SELECTION:
## start
Capturing and Visualizing Office 365 Security Logs – Part 2

Posted on January 31, 2019 by mattfeltonma

Hello again my fellow geeks.

Welcome to part two of my series on visualizing Office 365 security logs. In my last post I walked through the process of getting the sign-in and security logs and provided a link to some Lambda’s I put together to automate pulling them down from Microsoft Graph. Recall that the Lambda stores the files in raw format (with a small bit of transformation on the time stamps) into Amazon S3 (Simple Storage Service). For this demonstration I modified the parameters for the Lambda to download the 30 days of the sign-in logs and to store them in an S3 bucket I use for blog demos.

When the logs are pulled from Microsoft Graph they come down in JSON (JavaScript Object Notation) format. Love JSON or hate it is the common standard for exchanging information these days. The schema for the JSON representation of the sign-in logs is fairly complex and very nested because there is a ton of great information in there. Thankfully Microsoft has done a wonderful job of documenting the schema. Now that we have the logs and the schema we can start working with the data.
## end
PROMPT:
Summarize the post on Office 365 security logs in two sentences.

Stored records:
## start
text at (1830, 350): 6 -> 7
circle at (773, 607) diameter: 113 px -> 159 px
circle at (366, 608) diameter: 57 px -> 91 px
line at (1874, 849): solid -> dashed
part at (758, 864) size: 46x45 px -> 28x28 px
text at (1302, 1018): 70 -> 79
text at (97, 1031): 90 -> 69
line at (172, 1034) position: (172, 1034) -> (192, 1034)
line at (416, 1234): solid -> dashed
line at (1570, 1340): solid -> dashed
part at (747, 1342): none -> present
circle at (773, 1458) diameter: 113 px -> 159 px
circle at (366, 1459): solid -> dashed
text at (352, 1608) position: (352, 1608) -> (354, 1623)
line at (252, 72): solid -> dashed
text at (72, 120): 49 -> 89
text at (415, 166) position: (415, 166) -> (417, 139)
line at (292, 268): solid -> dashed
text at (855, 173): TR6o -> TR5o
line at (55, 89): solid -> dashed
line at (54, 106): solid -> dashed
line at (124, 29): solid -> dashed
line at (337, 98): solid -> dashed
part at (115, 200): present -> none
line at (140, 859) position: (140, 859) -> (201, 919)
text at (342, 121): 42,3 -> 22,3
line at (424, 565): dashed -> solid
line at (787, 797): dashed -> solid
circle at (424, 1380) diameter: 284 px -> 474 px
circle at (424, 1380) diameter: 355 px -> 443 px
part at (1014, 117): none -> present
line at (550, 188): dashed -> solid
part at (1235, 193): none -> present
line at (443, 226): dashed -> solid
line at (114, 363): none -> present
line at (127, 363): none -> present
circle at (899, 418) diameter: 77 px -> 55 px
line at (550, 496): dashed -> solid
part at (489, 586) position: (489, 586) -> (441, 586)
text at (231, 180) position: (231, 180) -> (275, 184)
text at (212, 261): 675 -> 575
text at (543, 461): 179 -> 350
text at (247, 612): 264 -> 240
## end
CORRECT OUTPUT:
In this second part of a series on visualizing Office 365 security logs, a Lambda pulls sign-in logs from Microsoft Graph and stores them in raw format in Amazon S3, here set to download 30 days of them into a bucket used for blog demos. The logs arrive in JSON with a complex, heavily nested schema that Microsoft has documented, so work with the data can begin.